Twerton Park is pretty much exactly what I imagined it would be. A rickety, crumbling wonder that didn't look like it could have changed much since Rovers started squatting in 1986. It's a very hotchpotch stadium where no side matches up with any other. The main stand, or main stands to be precise, are separate from one another and consist of the large main stand and the smaller family stand. The main stand looks like it's been there for a bloody long time. The covered portion on top is all seated but there is a small slither of uncovered terracing below. The much smaller family stand looks like a more modern construction; it's florescent blue seats and orange pillars creating quite a clash with the greenish-grey corrugated iron of the main stand. Despite being called the family stand, I'm told it's given to away fans these days.
Opposite the main and family stands is a massive covered terrace that stretches the entire length of the pitch. A standout feature of this part of the ground is the fact that the terrace bows quite noticeably in the middle. Whether this is an oversight in the building process or a natural result of a well-loved 107 year old stadium I don't know but I'd like to think it was the latter.
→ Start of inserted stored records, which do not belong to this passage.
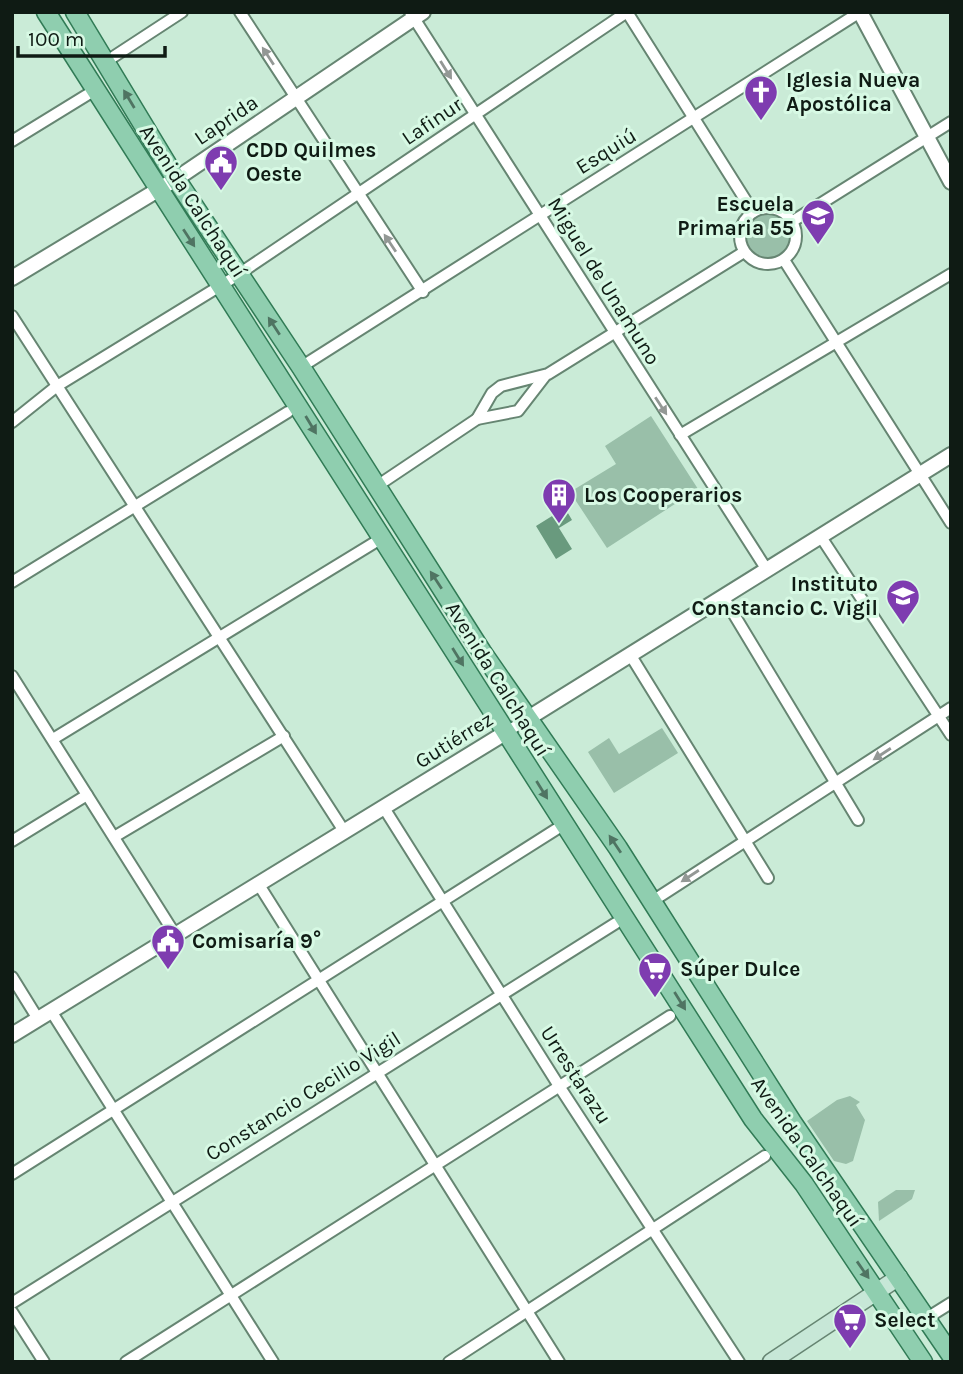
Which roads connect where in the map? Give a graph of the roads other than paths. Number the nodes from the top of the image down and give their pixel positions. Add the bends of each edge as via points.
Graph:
1 (46, 12) edge
2 (75, 12) edge
3 (182, 12) edge
4 (240, 12) edge
5 (627, 12) edge
6 (860, 12) edge
7 (416, 14) edge
8 (107, 61) junction
9 (95, 90) junction
10 (295, 99) junction
11 (476, 116) junction
12 (692, 119) junction
13 (951, 122) edge
14 (926, 137) junction
15 (12, 141) edge
16 (176, 179) junction
17 (951, 182) edge
18 (158, 190) junction
19 (358, 194) junction
20 (753, 212) junction
21 (540, 216) junction
22 (793, 221) junction
23 (744, 252) junction
24 (784, 260) junction
25 (240, 273) junction
26 (951, 274) edge
27 (12, 278) edge
28 (220, 285) junction
29 (423, 292) junction
30 (12, 316) edge
31 (614, 334) junction
32 (834, 343) junction
33 (301, 367) junction
34 (548, 374) junction
35 (57, 386) junction
36 (288, 412) dead end
37 (477, 419) junction
38 (12, 422) edge
39 (680, 435) junction
40 (951, 455) edge
41 (919, 475) junction
42 (377, 486) junction
43 (136, 505) junction
44 (951, 523) edge
45 (821, 537) junction
46 (382, 538) junction
47 (767, 570) junction
48 (12, 582) edge
49 (724, 598) junction
50 (220, 637) junction
51 (631, 656) junction
52 (12, 676) edge
53 (951, 708) edge
54 (939, 716) junction
55 (527, 719) junction
56 (506, 733) junction
57 (951, 735) edge
58 (284, 736) junction
59 (53, 739) junction
60 (836, 783) junction
61 (87, 795) junction
62 (384, 808) junction
63 (858, 820) dead end
64 (563, 825) junction
65 (344, 831) junction
66 (114, 837) junction
67 (746, 840) junction
68 (12, 841) edge
69 (768, 878) dead end
70 (259, 886) junction
71 (443, 902) junction
72 (651, 902) junction
73 (616, 923) dead end
74 (176, 936) junction
75 (12, 977) edge
76 (317, 981) junction
77 (501, 995) junction
78 (45, 1015) junction
79 (670, 1016) dead end
80 (12, 1035) edge
81 (375, 1073) junction
82 (559, 1086) junction
83 (113, 1109) junction
84 (765, 1156) dead end
85 (435, 1167) junction
86 (12, 1174) edge
87 (171, 1202) junction
88 (654, 1230) junction
89 (868, 1233) junction
90 (847, 1248) junction
91 (899, 1277) junction
92 (878, 1293) junction
93 (230, 1295) junction
94 (12, 1303) edge
95 (951, 1303) edge
96 (12, 1312) edge
97 (527, 1312) junction
98 (927, 1318) junction
99 (951, 1355) edge
100 (922, 1359) edge
101 (44, 1362) edge
102 (126, 1362) edge
103 (272, 1362) edge
104 (449, 1362) edge
105 (559, 1362) edge
106 (739, 1362) edge
107 (771, 1362) edge

1 - 9 main road, Avenida Calchaquí
2 - 8 main road, Avenida Calchaquí
3 - 8 street
10 -> 4 street
5 - 11 street, Lafinur
5 - 12 street
6 - 12 street, Esquiú
6 - 14 street
7 - 10 street, Laprida
7 -> 11 street, Miguel de Unamuno
16 -> 8 main road, Avenida Calchaquí
9 - 15 street
9 - 18 main road, Avenida Calchaquí
10 - 16 street, Laprida
10 - 19 street
11 - 19 street, Lafinur
11 - 21 street, Miguel de Unamuno
12 - 20 street
12 - 21 street, Esquiú
13 - 14 street
14 - 17 street
14 - 22 street
16 - 18 street, Laprida
16 - 25 main road, Avenida Calchaquí
18 - 27 street, Laprida
18 -> 28 main road, Avenida Calchaquí
19 - 25 street, Lafinur
29 -> 19 street
20 - 22 street via 771,208
20 - 23 street via 742,226
21 - 29 street, Esquiú
21 - 31 street, Miguel de Unamuno
22 - 24 street via 797,238
23 - 24 street via 758,263
23 - 31 street
24 - 32 street
25 - 28 street, Lafinur
33 -> 25 main road, Avenida Calchaquí
26 - 32 street
28 - 35 street, Lafinur
28 -> 46 main road, Avenida Calchaquí
29 - 33 street, Esquiú
30 - 35 street
31 - 34 street
31 -> 39 street, Miguel de Unamuno
32 - 39 street
32 - 41 street
33 - 42 main road, Avenida Calchaquí
34 - 37 street via 518,411
34 - 37 street via 501,386
35 - 38 street, Lafinur
35 - 43 street
36 - 43 street
37 - 42 street
39 - 47 street, Miguel de Unamuno
40 - 41 street, Gutiérrez
41 - 44 street
41 - 45 street, Gutiérrez
55 -> 42 main road, Avenida Calchaquí
43 - 48 street
43 - 50 street
45 - 47 street, Gutiérrez
45 - 54 street
46 - 50 street
46 -> 56 main road, Avenida Calchaquí
47 - 49 street, Gutiérrez
49 - 51 street, Gutiérrez
49 - 60 street
50 - 58 street
50 - 59 street
51 - 55 street, Gutiérrez
51 - 67 street
52 - 59 street
53 - 54 street
54 - 57 street
54 -> 60 street
55 - 56 street, Gutiérrez
72 -> 55 main road, Avenida Calchaquí
56 - 62 street, Gutiérrez
56 -> 64 main road, Avenida Calchaquí
58 - 65 street
58 - 66 street
59 - 61 street
60 - 63 street
60 - 67 street
61 - 66 street
61 - 68 street
62 - 65 street, Gutiérrez
62 - 71 street, Urrestarazu
64 - 71 street
64 -> 90 main road, Avenida Calchaquí via 833,1242
65 - 70 street, Gutiérrez
66 - 74 street
67 - 69 street
67 -> 72 street
70 - 74 street, Gutiérrez
70 - 76 street
71 - 76 street
71 - 77 street, Urrestarazu
72 - 89 main road, Avenida Calchaquí
73 - 77 street, Constancio Cecilio Vigil
74 - 78 street, Gutiérrez
75 - 78 street
76 - 81 street
76 - 83 street
77 - 81 street, Constancio Cecilio Vigil
77 - 82 street, Urrestarazu
78 - 80 street, Gutiérrez
78 - 83 street
79 - 82 street
81 - 85 street
81 - 87 street, Constancio Cecilio Vigil
82 - 85 street
82 - 88 street, Urrestarazu
83 - 86 street
83 - 87 street
84 - 88 street
85 - 93 street
85 - 97 street
87 - 93 street
87 - 94 street, Constancio Cecilio Vigil
88 - 97 street
88 - 106 street, Urrestarazu
89 - 90 main road
89 - 91 main road, Avenida Calchaquí
90 -> 92 main road, Avenida Calchaquí
91 - 92 main road
91 - 98 main road, Avenida Calchaquí
92 - 100 main road, Avenida Calchaquí
92 - 107 main road
93 - 102 street
93 - 103 street
95 - 98 street
96 - 101 street
97 - 104 street
97 - 105 street
98 - 99 main road, Avenida Calchaquí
The rest of the ground is uncovered terracing, a very shallow section on the end nearest the main entrance and a much larger, steeper section on the opposite end known as the 'Bristol End'. Studying old footage of Rovers at Twerton Park, the right side of this end was given over to away fans. One feature that I've not seen at any other grounds is the curved terracing in each corner, which makes the stadium into a kind of bowl until it meets the seated stands. Bristol Rovers' current stadium has a slight curve on it's north terrace but it's not as pronounced as the one here. It's a very nice traditional feature.
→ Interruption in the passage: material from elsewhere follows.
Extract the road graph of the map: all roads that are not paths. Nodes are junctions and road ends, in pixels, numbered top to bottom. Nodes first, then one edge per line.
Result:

Whilst I was enjoying taking this all in, a none too thrilling game was unfolding before me. The only things I remember from the first half was Will Puddy making some decent blocks but struggling to gather and distribute sensibly which nearly cost us and Ellis Harrison skying a shot just before the half. Also Tom Lockyer went off injured after 33 minutes in what I pray was a precautionary measure. My excuse for not really paying attention was the fact that news had filtered through from Joe's mates that Jeremy Corbyn had won his battle to be automatically included on the upcoming leadership election ballot, so I was busy drinking delicious Blairite tears over on twitter.
When half-time arrived Rovers made 8 (eight) changes to the side, retaining only Will Puddy, James Clarke and Alfie Kilgour (who came on part way through the first half) from the first 45 minutes. Added to the mix was a conspicuously unnamed youngster who appeared on the team sheet as 'Trialist'. I've looked into this since the match and apparently Darrell Clarke wants this lad's name kept out of the public domain for the time being for whatever reason. Trialist put in a decent shift and sent a couple of probing balls forward for the visiting forwards. He would eventually prove instrumental in breaking the deadlock, providing the corner that James Clarke would head in for his second ever senior goal (after scoring his first at Mangotsfield the week before) in the 69th minute (hurrr).
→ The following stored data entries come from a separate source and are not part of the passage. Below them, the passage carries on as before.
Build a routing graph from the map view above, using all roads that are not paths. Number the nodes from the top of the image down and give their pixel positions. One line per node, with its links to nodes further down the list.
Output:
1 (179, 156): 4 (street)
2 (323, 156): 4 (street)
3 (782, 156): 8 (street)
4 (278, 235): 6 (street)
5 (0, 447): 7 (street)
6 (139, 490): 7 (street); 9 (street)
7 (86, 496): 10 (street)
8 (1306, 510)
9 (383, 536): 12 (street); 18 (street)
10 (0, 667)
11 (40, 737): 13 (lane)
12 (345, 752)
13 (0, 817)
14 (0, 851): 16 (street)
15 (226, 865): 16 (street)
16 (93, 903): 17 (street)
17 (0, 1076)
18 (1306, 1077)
A very drab game meant that Joe would probably have a hard time dragging Ellie back to Twerton Park any time soon but I was happy to have crossed another local ground off the list and seen the old place for myself. Scrappy though it was, Rovers had won all three of their opening pre-season games which can only be seen as a positive. I'd definitely tip the Romans to be challenging in the National League South this season as they were tenacious in defence, cutting out a lot of passes between our seasoned pros, as well as looking quite dangerous in attack on a number of occasions. I'll be watching them with great interest.